What a relief the Black Caps selection team are not as kneejerk as the media and public.
Tim MacIntosh's century was one to savour and a reward for consistency of selection.
MacIntosh has not set the world alight in his test career to date and is probably never likely to - but he has shown that he can be hard to remove; can do a job that many want done; and is worth persevering with.
Up until this test he had played 14 tests averaging 27, with one century.
Not ideal, but he now has another century to his name and, looking a little deeper into this latest one, I'm hoping he'll grow the belief to start to replicate his first-class record somewhat.
MacIntosh's first class record is nothing flashy either - 102 matches averaging 35 with 15 centuries; not flashy but solid.
He won't get anywhere near that sort of longevity in the test team but at 30, another four years could see him play 40 tests - and I'd be happy with an average of 30 with, let's say, another four or so centuries.
I have hope for Macintosh because of what he showed in his latest outing. Put yourself in his shoes. He comes in off a pair, he is up against an opening bowler (Zaheer Khan) who well and truly has his number and everyone knows it.
He's not only playing for his test career but his cricketing life because test cricket is just about all he has. He's in India where, for a tourist, poor form is not easy to turn around.
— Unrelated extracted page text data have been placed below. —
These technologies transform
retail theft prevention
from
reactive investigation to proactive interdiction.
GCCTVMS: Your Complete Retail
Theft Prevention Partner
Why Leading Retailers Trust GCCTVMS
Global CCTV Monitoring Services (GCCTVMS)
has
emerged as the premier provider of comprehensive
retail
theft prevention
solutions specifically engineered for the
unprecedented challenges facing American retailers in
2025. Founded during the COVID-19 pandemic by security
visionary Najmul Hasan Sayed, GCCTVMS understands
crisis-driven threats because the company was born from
To overcome that takes some courage and mental strength. Not only did he win that internal battle that follows every batsman round but outwardly he showed he can turn around faults very quickly. He was slow but determined - not scratchy and just hanging in.
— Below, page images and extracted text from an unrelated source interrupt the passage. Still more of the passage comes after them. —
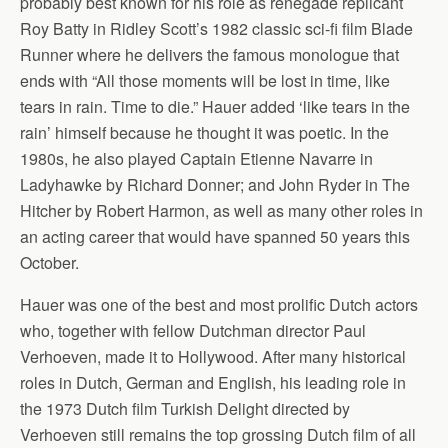
probably best known for his role as renegade replicant
Roy Batty in Ridley Scott’s 1982 classic sci-fi film Blade
Runner where he delivers the famous monologue that
ends with “All those moments will be lost in time, like
tears in rain. Time to die.” Hauer added ‘like tears in the
rain’ himself because he thought it was poetic. In the
1980s, he also played Captain Etienne Navarre in
Ladyhawke by Richard Donner; and John Ryder in The
Hitcher by Robert Harmon, as well as many other roles in
an acting career that would have spanned 50 years this
October.
Hauer was one of the best and most prolific Dutch actors
who, together with fellow Dutchman director Paul
Verhoeven, made it to Hollywood. After many historical
roles in Dutch, German and English, his leading role in
the 1973 Dutch film Turkish Delight directed by
Verhoeven still remains the top grossing Dutch film of all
From ball one, he appeared quite assured in his own way and seemed to have ironed out the balance issues that Zaheer had been exploiting.
MacIntosh has some technical deficiencies that he will always have to keep tabs on but he is a player who knows that you can still operate with deficiencies if you develop a game that allows for them.
That skill is as important as actually correcting your deficiencies. He's what I would call a cricket realist.
He will never look pretty doing his job and so, when he does get out cheaply, they will be ugly failures. People will always question his skill level but he is a player that must, like Andrew Jones, be judged on the bottom line alone - runs.
He's not there yet, but hopefully he's got the little kick-start he needed.
There is always going to be a place for a player like MacIntosh because of the free-scoring players around him. If he can just improve his starting ability he will do a fine job over the next few years.